Symmetric pairs of unbounded operators in Hilbert space, and their applications in mathematical physics

TL;DR

This paper explores symmetric pairs of unbounded operators in Hilbert spaces, demonstrating their utility in establishing closability, computing adjoints, and applying these concepts to stochastic calculus, Tomita-Takesaki theory, and infinite graph functions.

Contribution

It introduces the use of symmetric pairs to analyze operator properties, providing new methods for closability and adjoint computation in various mathematical physics contexts.

Findings

Malliavin derivative and Skorokhod integral are closable with mutually adjoint closures.

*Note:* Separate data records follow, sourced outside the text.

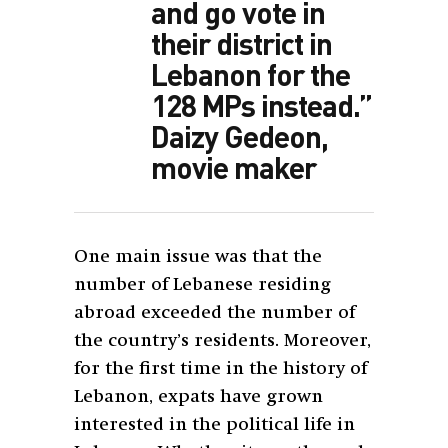
and go vote in
their district in
Lebanon for the
128 MPs instead.”
Daizy Gedeon,
movie maker
One main issue was that the
number of Lebanese residing
abroad exceeded the number of
the country’s residents. Moreover,
for the first time in the history of
Lebanon, expats have grown
interested in the political life in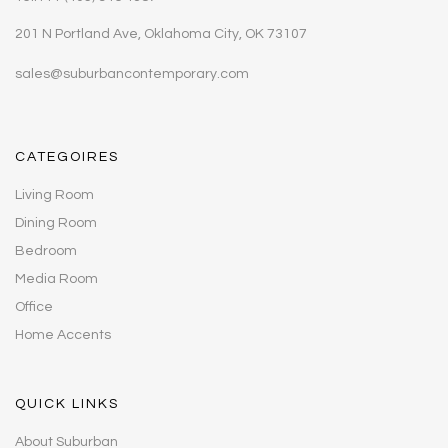
201 N Portland Ave, Oklahoma City, OK 73107
sales@suburbancontemporary.com
CATEGOIRES
Living Room
Dining Room
Bedroom
Media Room
Office
Home Accents
QUICK LINKS
About Suburban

Basic involutions in Tomita-Takesaki theory are closable with mutually adjoint closures.

Symmetric pairs apply to functions of finite energy on infinite graphs, involving Laplace and inclusion operators.

Abstract

In a previous paper, the authors introduced the idea of a symmetric pair of operators as a way to compute self-adjoint extensions of symmetric operators. In brief, a symmetric pair consists of two densely defined linear operators $A$ and $B$, with $A \subseteq B^\star$ and $B \subseteq A^\star$. In this paper, we will show by example that symmetric pairs may be used to deduce closability of operators and sometimes even compute adjoints. In particular, we prove that the Malliavin derivative and Skorokhod integral of stochastic calculus are closable, and the closures are mutually adjoint. We also prove that the basic involutions of Tomita-Takesaki theory are closable and that their closures are mutually adjoint. Applications to functions of finite energy on infinite graphs are also discussed, wherein the Laplace operator and inclusion operator form a symmetric pair.